Being identity tricksters has captivated Hollywood, too. The Parent Trap, which tells the story of identical twins separated at birth who swap places to try to entice their parents to get together again, was a huge hit in its original 1961 version, and another box office hit in 1998 – although in both cases the identical twins were played by one actor (Hayley Mills in the original, Lindsay Lohan in the remake). In The Shining, the Grady twins – a pair of identical young girls rumoured to be dead – make only a brief appearance, but everyone who has seen the movie knows its terror owes much to those lookalike little girls in their powder-blue dresses who haunt the corridors of the Overlook Hotel. And then there are the Weasleys – Fred and George, some of the best-loved characters in the Harry Potter lexicon, a pair of confident pranksters who always seem to have the upper hand.

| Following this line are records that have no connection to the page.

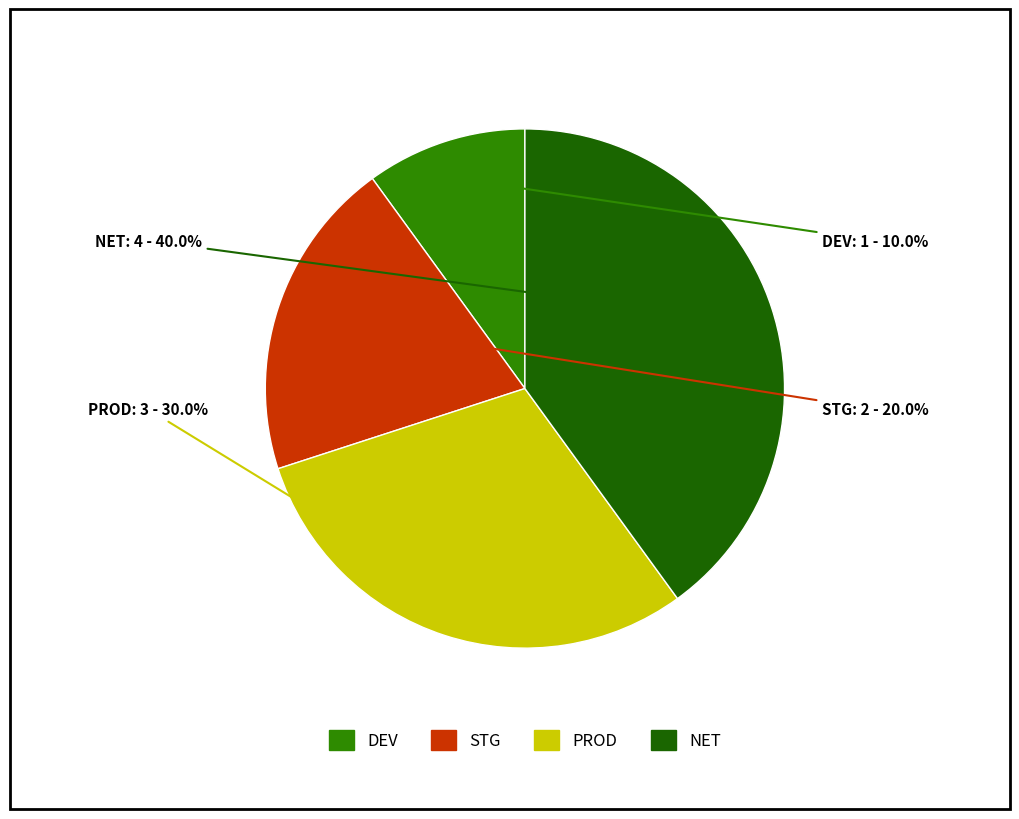

What percentage is the DEV slice, to the nearest percent?

10%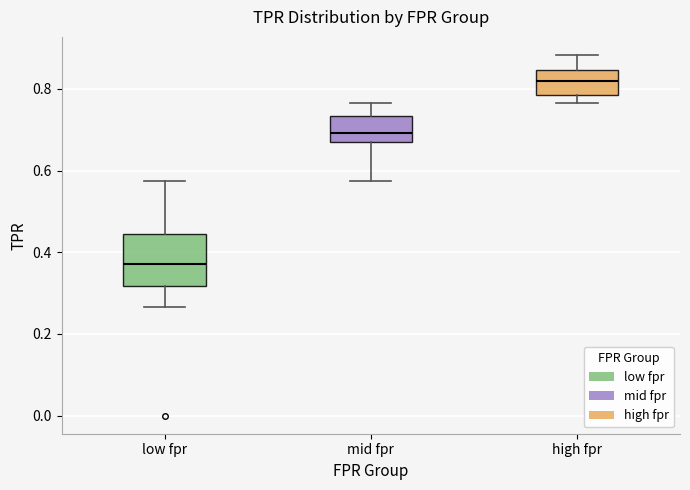

Which box's median line is the highest?

high fpr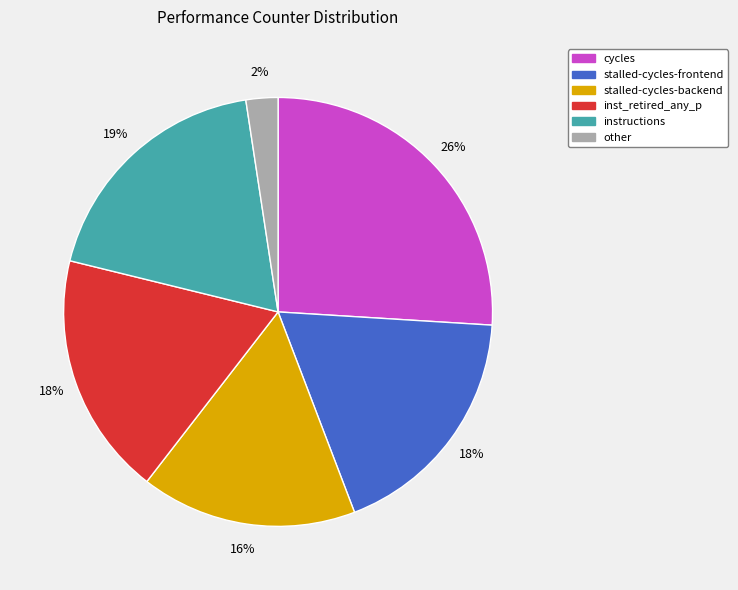

Is instructions the majority of the pie?

No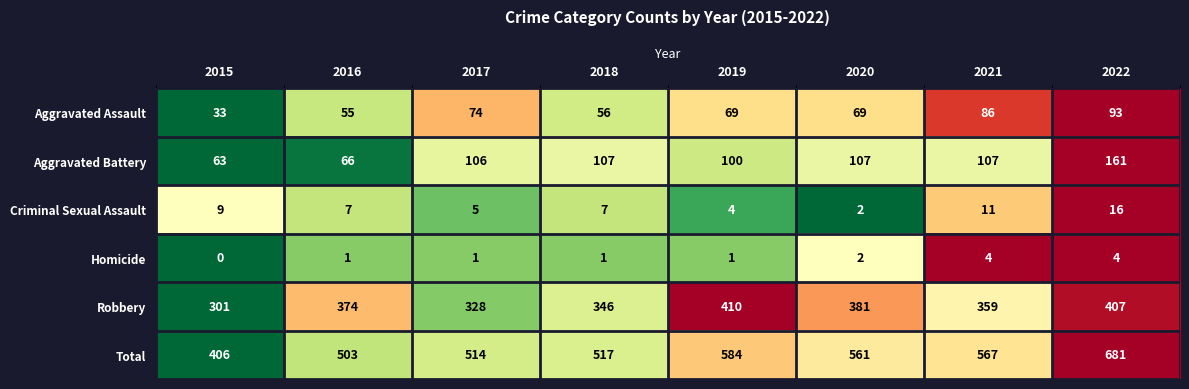

At which category is the sum across all series the highest?

2022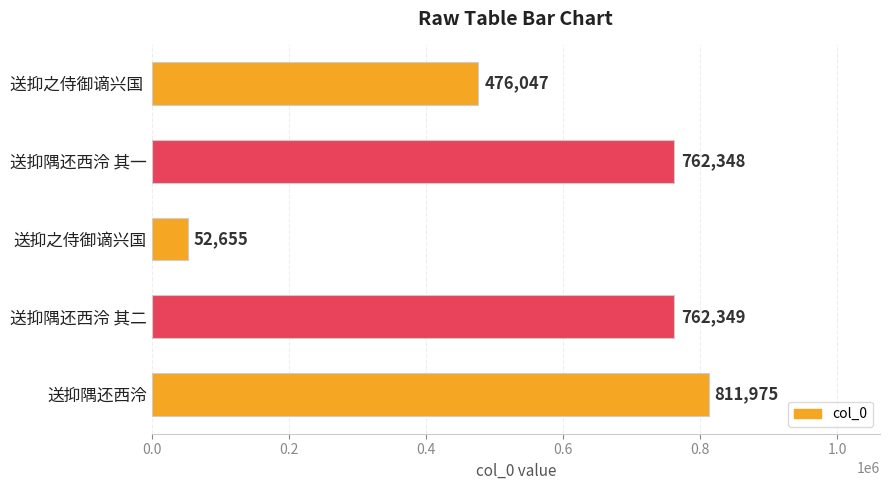

List the labels in order of value, largest first.

送抑隅还西泠, 送抑隅还西泠 其二, 送抑隅还西泠 其一, 送抑之侍御谪兴国 , 送抑之侍御谪兴国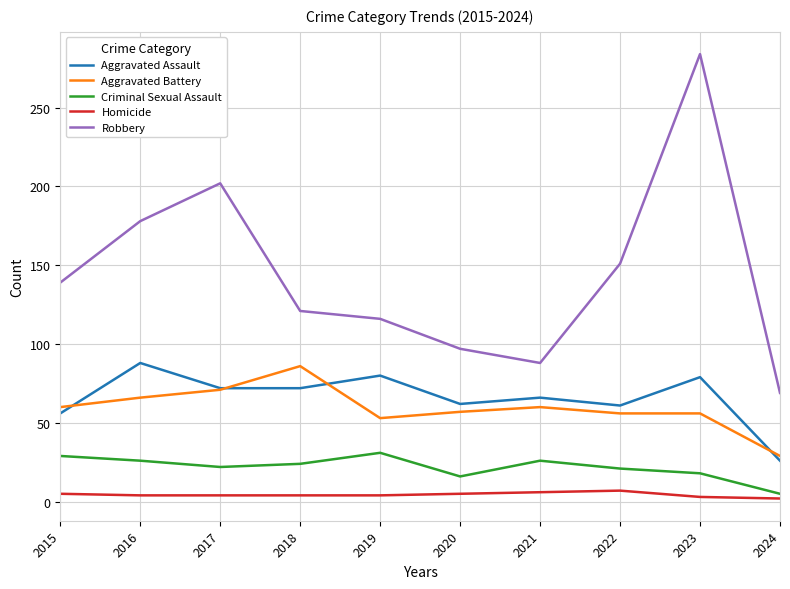

True or false: Aggravated Assault and Criminal Sexual Assault cross at least once.

False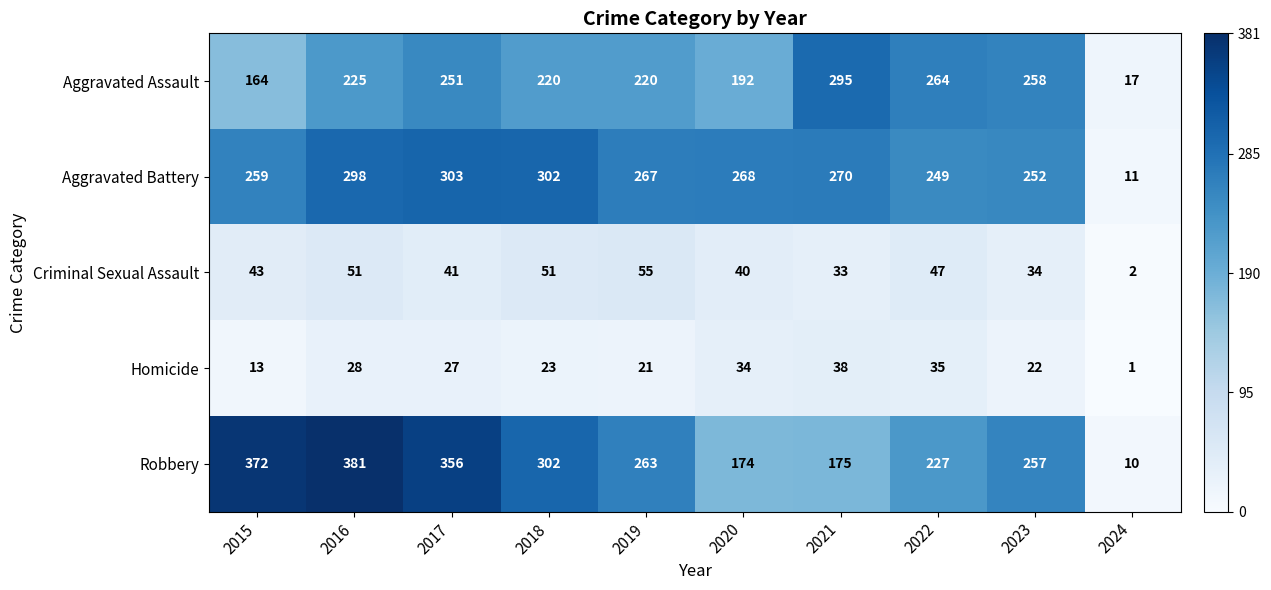

The Homicide series shows 13 at 2015. True or false?

True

In real life too, being a twin can build a mythology. Plenty of gangsters terrorised London's East End during the 1950s and '60s, but Ronnie and Reggie Kray are the ones history remembers. And part of the enduring passion of the Bee Gees was that two of the three brothers, Robin and Maurice, were twins.

Robin Gibb died earlier this year of colorectal cancer, but his ill-health began with a blocked intestine – the same condition that killed Maurice in 2003. But if that suggests twins are likely to suffer the same diseases as one another, think again. Professor Tim Spector, who founded Twins UK 20 years ago to research what twins' experience of disease could reveal, is now doing groundbreaking research to show that surprisingly few twins die of the same disease as their sibling. "What we're discovering is that, though twins share the same genes, lifestyle choice and events can switch those genes on and off, a bit like a dimmer switch on a light. That's a very empowering message for the rest of us, because it means we're not prisoners of our genes. So healthy eating and exercise, for example, can make all the difference to our lives even if we've been born into a family with a genetic tendency to, say, heart disease or obesity."

But what's it like to raise twins – to carry not one but two babies in your belly, and then to be part of a three-way bonding process? (As well as bonding with their mother, twin babies are bonding with one another – and indeed, their bond predates the one with their mother and may seem to compete with it.)

Una MacDubhghaill, 45, had twins – and then had twins again. The first set, 14-year-old Dara and Cuan are identical, while the younger pair – nine-year-old Mike and Aobh – are fraternal. (The odds of having two sets of twins are about 50,000 to one.) "I couldn't believe it when they told me we were having another set of twins," she says. "For a long time we lived in a state of total chaos: I had five children under the age of five."

These days, though, the family benefits from so many children across a tight age range – and there's no doubt, says Una, that the bonds between the twins are incredibly close. "When the older set are watching television I sometimes come into the room and their legs are wrapped round one another," she says. At times, it must be hard to remember where you end and your twin starts: after all, for an identical there was a moment in your history when you really were part of another person.